When we were young and in Grade School, we were taught, during music classes, some of Canada's patriotic songs, along with what was then termed "Negro spirituals", English folk songs and American ones as well. Among them was the folk song about Charming Billy and the cherry pie his beloved who was too young to leave her mother, was able to bake as quick as a cat could blink its eye.

Funny thing that; how quick can one possibly bake a cherry pie, after all, since the time-consuming task of de-stemming and pitting come first? I used to have a really neat little gadget that made pitting the stones of cherries quick work. Unfortunately, I am one of the world's lamentable klutzes, and I tend to either break or lose useful items. I have long since given up on that little pitter, and have never found a replacement. My right thumbnail is employed now for that purpose.

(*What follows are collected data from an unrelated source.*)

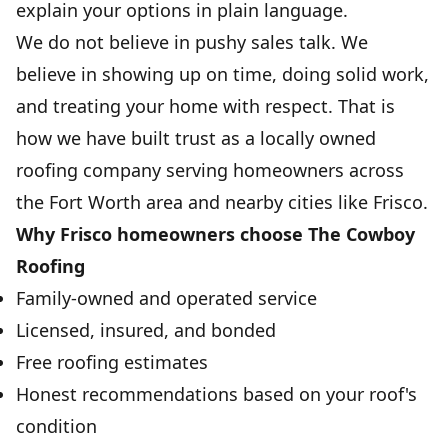
explain your options in plain language.
We do not believe in pushy sales talk. We
believe in showing up on time, doing solid work,
and treating your home with respect. That is
how we have built trust as a locally owned
roofing company serving homeowners across
the Fort Worth area and nearby cities like Frisco.
Why Frisco homeowners choose The Cowboy
Roofing
Family-owned and operated service
Licensed, insured, and bonded
Free roofing estimates
Honest recommendations based on your roof's
condition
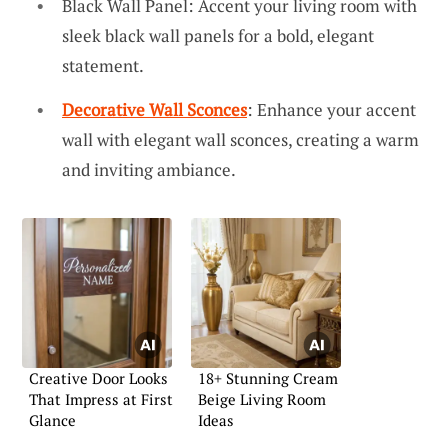
Black Wall Panel: Accent your living room with
sleek black wall panels for a bold, elegant
statement.
Decorative Wall Sconces
: Enhance your accent
wall with elegant wall sconces, creating a warm
and inviting ambiance.
Creative Door Looks
18+ Stunning Cream
That Impress at First
Beige Living Room
Glance
Ideas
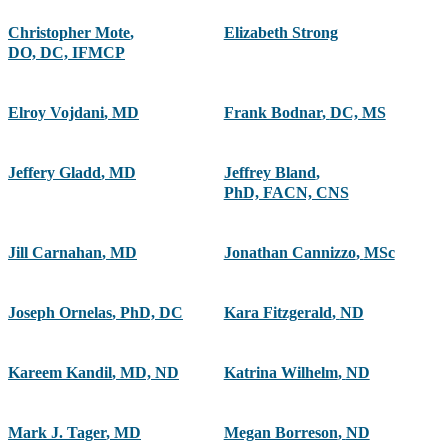
Christopher Mote
,
Elizabeth Strong
DO, DC, IFMCP
Elroy Vojdani
,
MD
Frank Bodnar
,
DC, MS
Jeffery Gladd
,
MD
Jeffrey Bland
,
PhD, FACN, CNS
Jill Carnahan
,
MD
Jonathan Cannizzo
,
MSc
Joseph Ornelas
,
PhD, DC
Kara Fitzgerald
,
ND
Kareem Kandil
,
MD, ND
Katrina Wilhelm
,
ND
Mark J. Tager
,
MD
Megan Borreson
,
ND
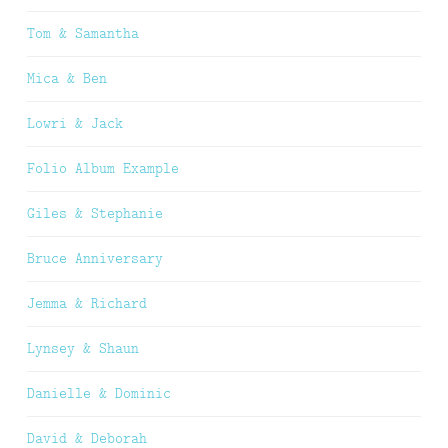
Tom & Samantha
Mica & Ben
Lowri & Jack
Folio Album Example
Giles & Stephanie
Bruce Anniversary
Jemma & Richard
Lynsey & Shaun
Danielle & Dominic
David & Deborah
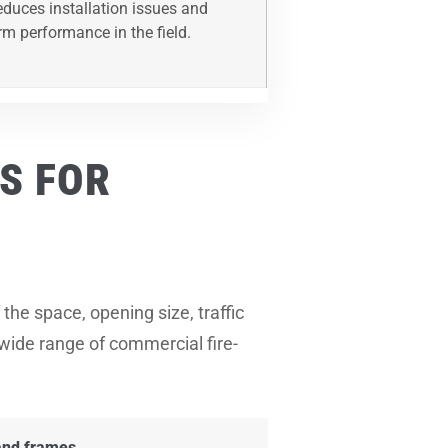
reduces installation issues and
rm performance in the field.
S FOR
the space, opening size, traffic
 wide range of commercial fire-
 and frames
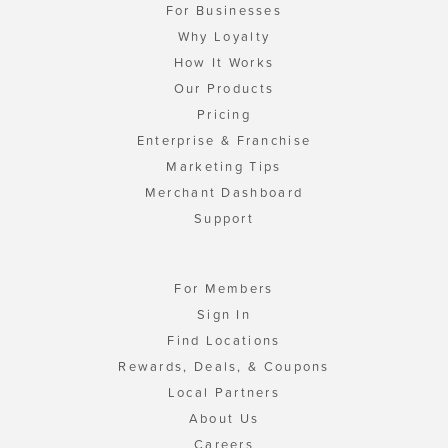
For Businesses
Why Loyalty
How It Works
Our Products
Pricing
Enterprise & Franchise
Marketing Tips
Merchant Dashboard
Support
For Members
Sign In
Find Locations
Rewards, Deals, & Coupons
Local Partners
About Us
Careers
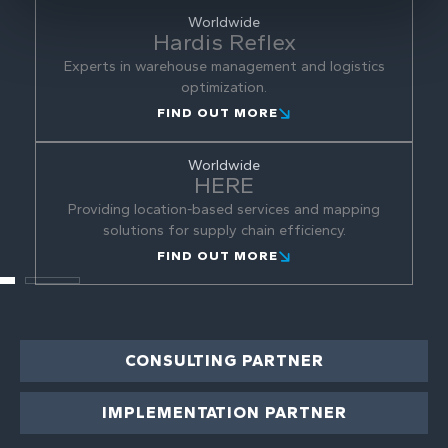
Worldwide
Hardis Reflex
Experts in warehouse management and logistics
optimization.
FIND OUT MORE
Worldwide
HERE
Providing location-based services and mapping
solutions for supply chain efficiency.
FIND OUT MORE
CONSULTING PARTNER
IMPLEMENTATION PARTNER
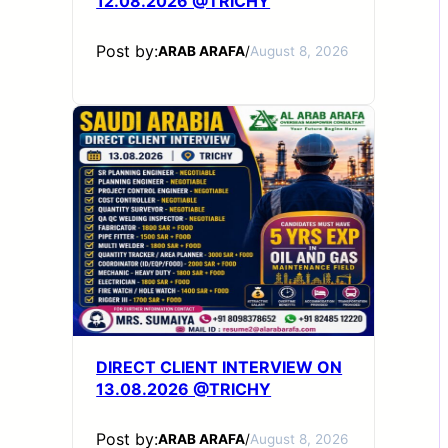
12.08.2026 @TRICHY
Post by:
ARAB ARAFA
/
August 8, 2026
DIRECT CLIENT INTERVIEW ON
13.08.2026 @TRICHY
Post by:
ARAB ARAFA
/
August 8, 2026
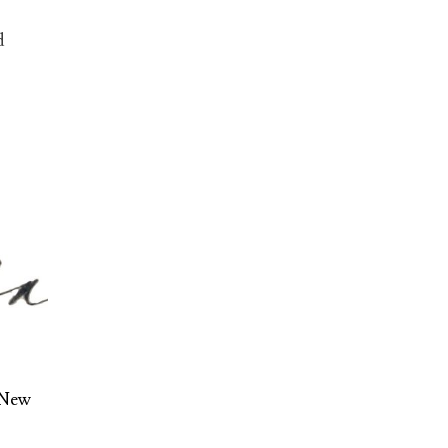
d
 New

Not that I bake cherry pies all that often. But since cherries are now in season and plentiful, aside from eating them as is, the occasional cherry pie seems called for. When we were young, living in our first flat and I was first experimenting with baking I'd baked a cherry pie, and in transporting it from the oven to the table where it was meant to cool I slipped and believe me cherry pie filling, hot and juicy and sticky cast about everywhere in a kitchen makes an awful mess.

Much later, in our second house, where we raised our children from their teen years into adulthood we had planted a Manchu cherry bush. It grew to maturity, had delightful flowers in early spring which burly bees just adored, and eventually it produced cherries. That bush occasioned us the wherewithal for a good share of cherry pies.

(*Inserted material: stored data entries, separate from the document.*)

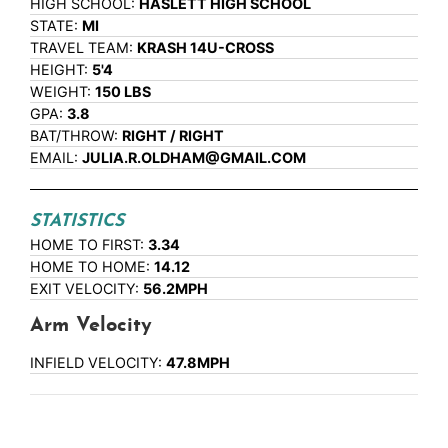
HIGH SCHOOL:
HASLETT HIGH SCHOOL
STATE:
MI
TRAVEL TEAM:
KRASH 14U-CROSS
HEIGHT:
5'4
WEIGHT:
150 LBS
GPA:
3.8
BAT/THROW:
RIGHT / RIGHT
EMAIL:
JULIA.R.OLDHAM@GMAIL.COM
STATISTICS
HOME TO FIRST:
3.34
HOME TO HOME:
14.12
EXIT VELOCITY:
56.2MPH
Arm Velocity
INFIELD VELOCITY:
47.8MPH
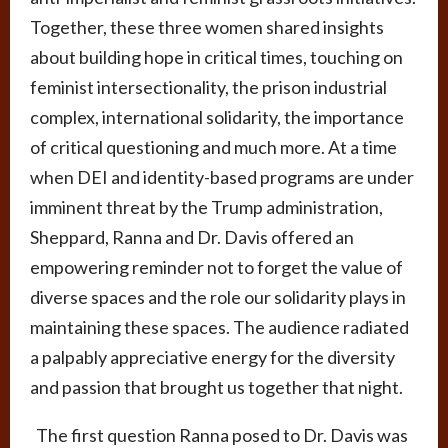
Together, these three women shared insights
about building hope in critical times, touching on
feminist intersectionality, the prison industrial
complex, international solidarity, the importance
of critical questioning and much more. At a time
when DEI and identity-based programs are under
imminent threat by the Trump administration,
Sheppard, Ranna and Dr. Davis offered an
empowering reminder not to forget the value of
diverse spaces and the role our solidarity plays in
maintaining these spaces. The audience radiated
a palpably appreciative energy for the diversity
and passion that brought us together that night.
The first question Ranna posed to Dr. Davis was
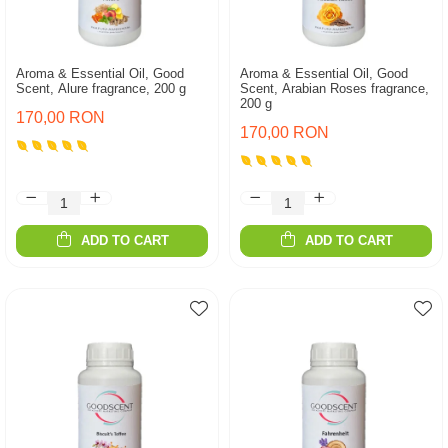
Aroma & Essential Oil, Good
Aroma & Essential Oil, Good
Scent, Alure fragrance, 200 g
Scent, Arabian Roses fragrance,
200 g
170,00 RON
170,00 RON
ADD TO CART
ADD TO CART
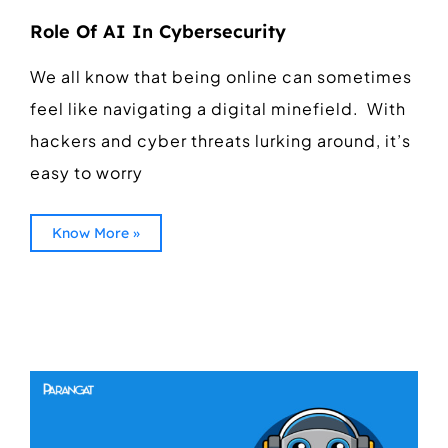
Role Of AI In Cybersecurity
We all know that being online can sometimes
feel like navigating a digital minefield. With
hackers and cyber threats lurking around, it’s
easy to worry
Know More »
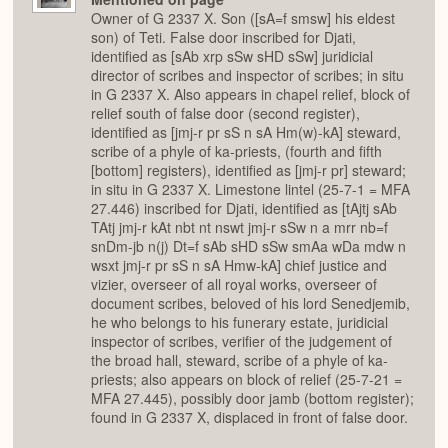
Owner of G 2337 X. Son ([sA=f smsw] his eldest
son) of Teti. False door inscribed for Djati,
identified as [sAb xrp sSw sHD sSw] juridicial
director of scribes and inspector of scribes; in situ
in G 2337 X. Also appears in chapel relief, block of
relief south of false door (second register),
identified as [jmj-r pr sS n sA Hm(w)-kA] steward,
scribe of a phyle of ka-priests, (fourth and fifth
[bottom] registers), identified as [jmj-r pr] steward;
in situ in G 2337 X. Limestone lintel (25-7-1 = MFA
27.446) inscribed for Djati, identified as [tAjtj sAb
TAtj jmj-r kAt nbt nt nswt jmj-r sSw n a mrr nb=f
snDm-jb n(j) Dt=f sAb sHD sSw smAa wDa mdw n
wsxt jmj-r pr sS n sA Hmw-kA] chief justice and
vizier, overseer of all royal works, overseer of
document scribes, beloved of his lord Senedjemib,
he who belongs to his funerary estate, juridicial
inspector of scribes, verifier of the judgement of
the broad hall, steward, scribe of a phyle of ka-
priests; also appears on block of relief (25-7-21 =
MFA 27.445), possibly door jamb (bottom register);
found in G 2337 X, displaced in front of false door.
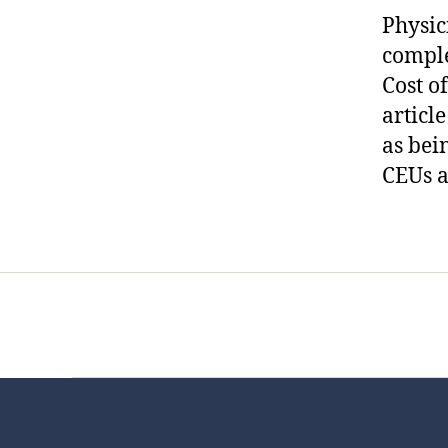
Physic
compl
Cost o
articl
as bei
CEUs a
Home
Services
Store
Foren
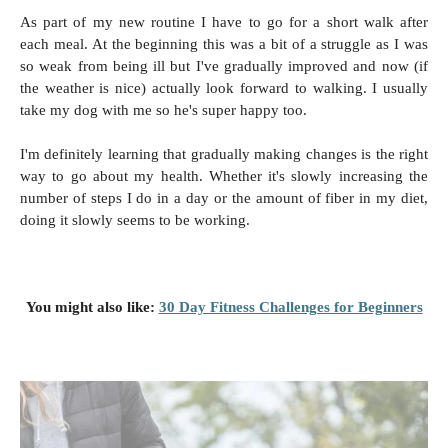
As part of my new routine I have to go for a short walk after
each meal. At the beginning this was a bit of a struggle as I was
so weak from being ill but I've gradually improved and now (if
the weather is nice) actually look forward to walking. I usually
take my dog with me so he's super happy too.
I'm definitely learning that gradually making changes is the right
way to go about my health. Whether it's slowly increasing the
number of steps I do in a day or the amount of fiber in my diet,
doing it slowly seems to be working.
You might also like:
30 Day Fitness Challenges for Beginners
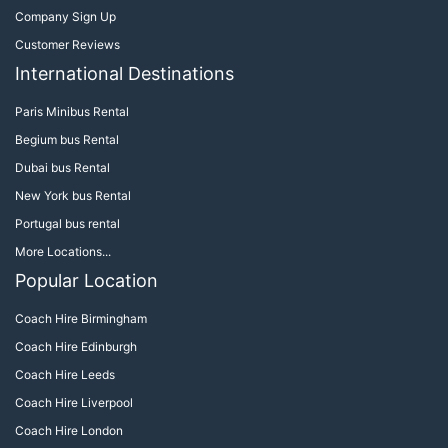
Company Sign Up
Customer Reviews
International Destinations
Paris Minibus Rental
Begium bus Rental
Dubai bus Rental
New York bus Rental
Portugal bus rental
More Locations...
Popular Location
Coach Hire Birmingham
Coach Hire Edinburgh
Coach Hire Leeds
Coach Hire Liverpool
Coach Hire London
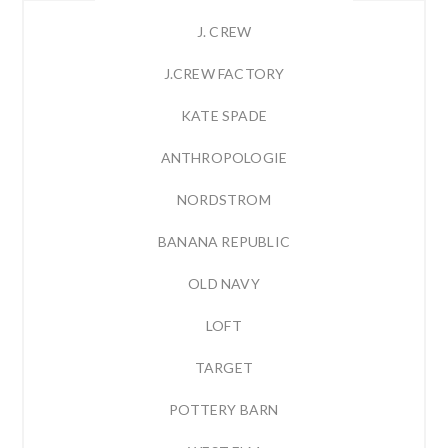
J. CREW
J.CREW FACTORY
KATE SPADE
ANTHROPOLOGIE
NORDSTROM
BANANA REPUBLIC
OLD NAVY
LOFT
TARGET
POTTERY BARN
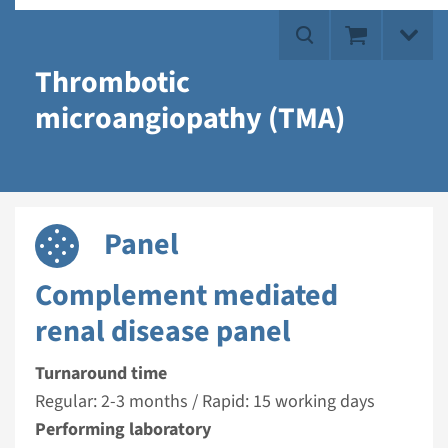
Thrombotic
microangiopathy (TMA)
Panel
Complement mediated
renal disease panel
Turnaround time
Regular: 2-3 months / Rapid: 15 working days
Performing laboratory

Time and age have taught me some elements of caution, but not overwhelmingly so; though I've never dashed another fruit pie over my kitchen, I do keep misplacing, losing or breaking pottery, kitchen utensils and other such items. I thought of that old English Billy-Boy tune while I was pitting the cherries. My husband offered to do the pitting; I demurred. He offered to "stand by me", which is to say beside me at the kitchen sink and share the de-stoning task with me, but I laughed him off.

Unlike the Little Red Hen story where no one offered to help in planting, gathering and threshing the wheat to bake the bread, however, this pie will be offered up for my husband's delectation  -- a loving gift from me to him.